» Exercise
Make an exact copy of the listing underneath, skipping each picture.
Given material section start
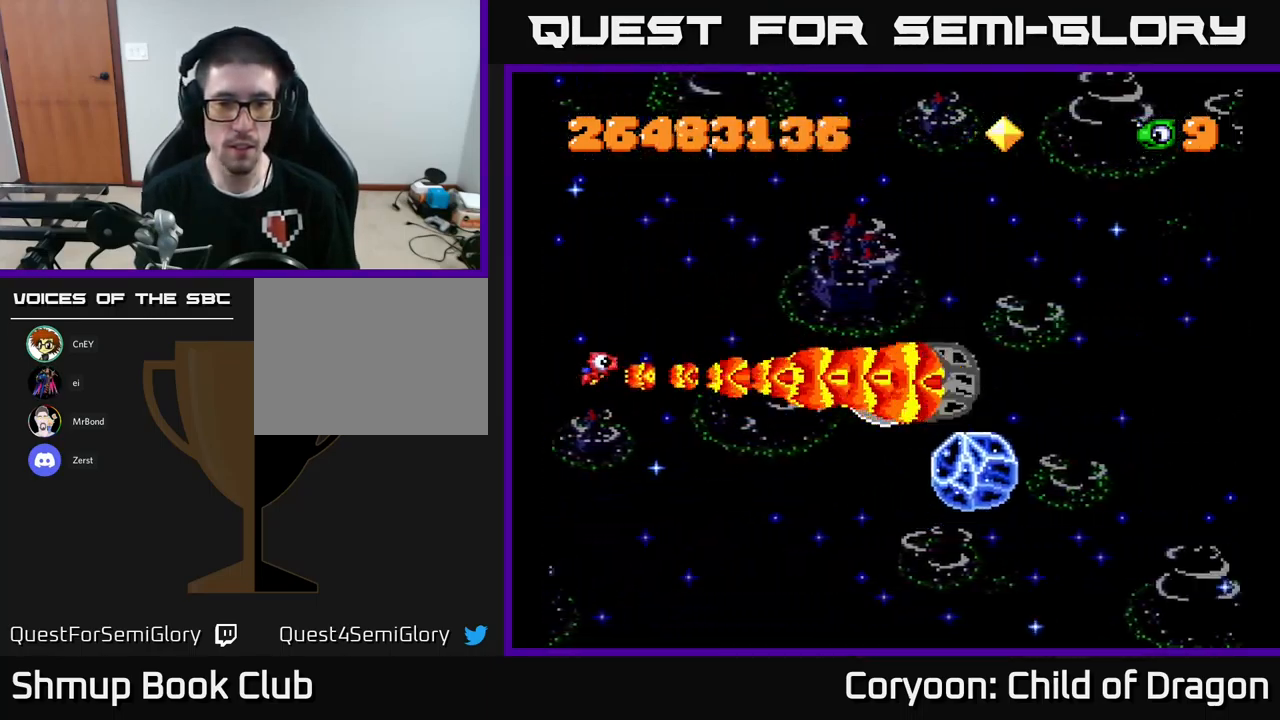
{"buttons": ["X"], "left_stick": "center", "events": []}
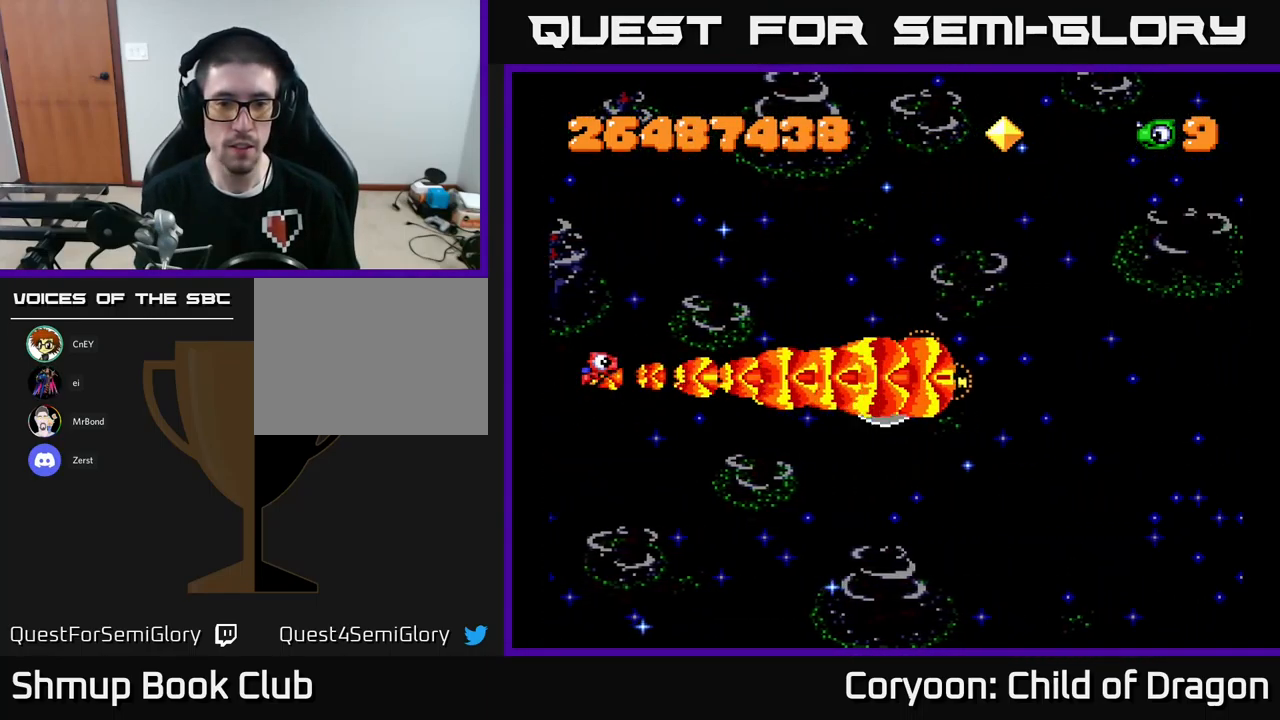
{"buttons": ["X"], "left_stick": "center", "events": []}
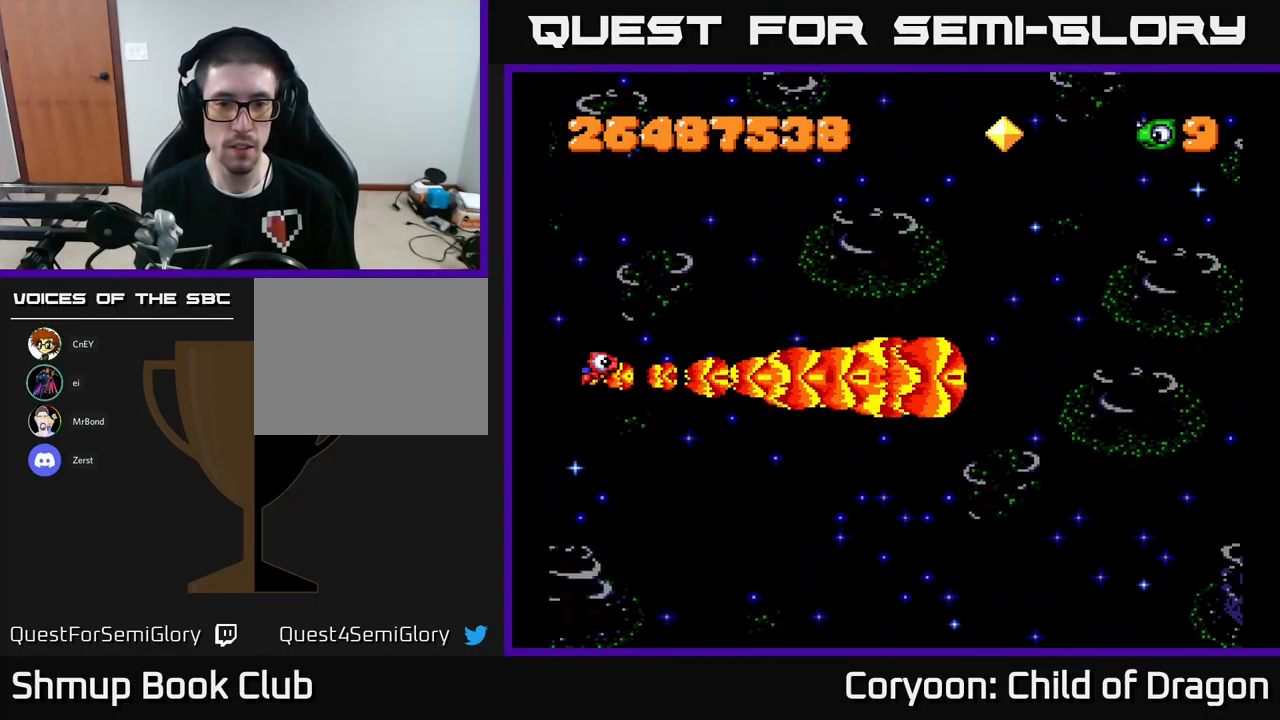
{"buttons": ["X", "DPAD_UP"], "left_stick": "center", "events": [[434, "DPAD_UP", "down"]]}
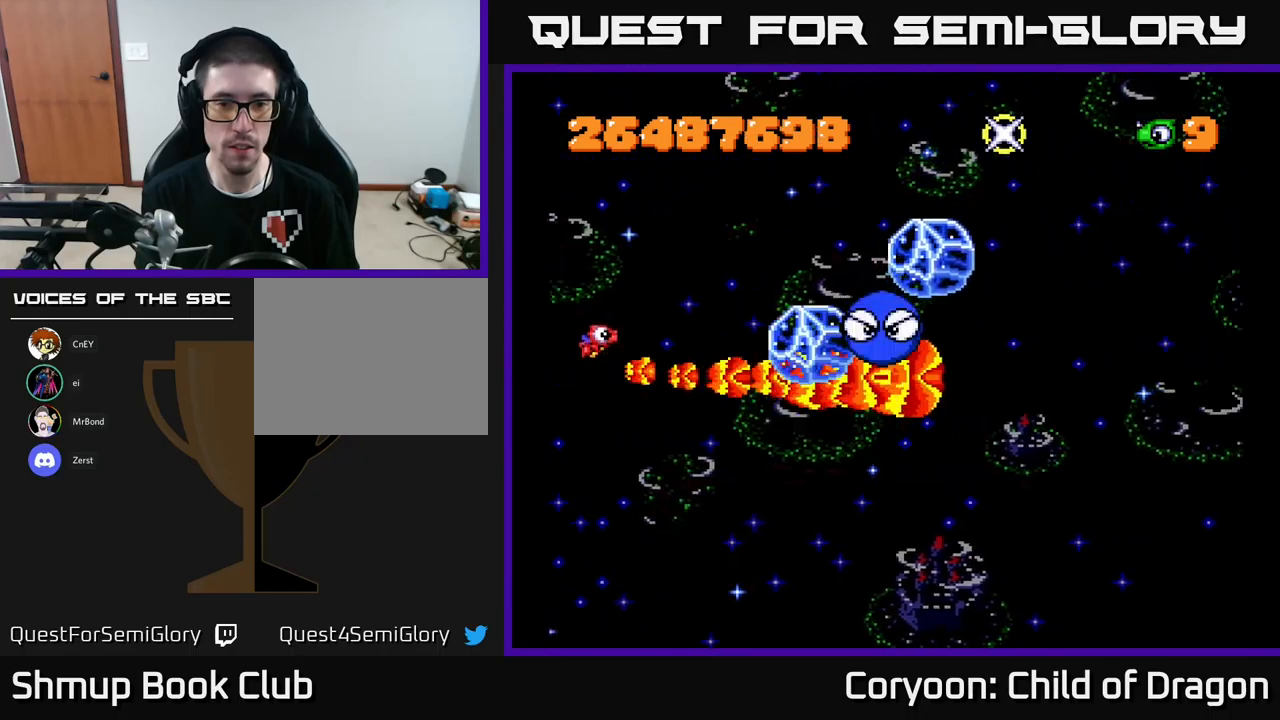
{"buttons": ["X", "DPAD_LEFT"], "left_stick": "center", "events": [[217, "DPAD_LEFT", "down"], [233, "DPAD_UP", "up"], [383, "DPAD_UP", "down"], [450, "DPAD_UP", "up"]]}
Given material section end
» Answer to the problem
{"buttons": ["X"], "left_stick": "center", "events": []}
{"buttons": ["X"], "left_stick": "center", "events": []}
{"buttons": ["X", "DPAD_UP"], "left_stick": "center", "events": [[434, "DPAD_UP", "down"]]}
{"buttons": ["X", "DPAD_LEFT"], "left_stick": "center", "events": [[217, "DPAD_LEFT", "down"], [233, "DPAD_UP", "up"], [383, "DPAD_UP", "down"], [450, "DPAD_UP", "up"]]}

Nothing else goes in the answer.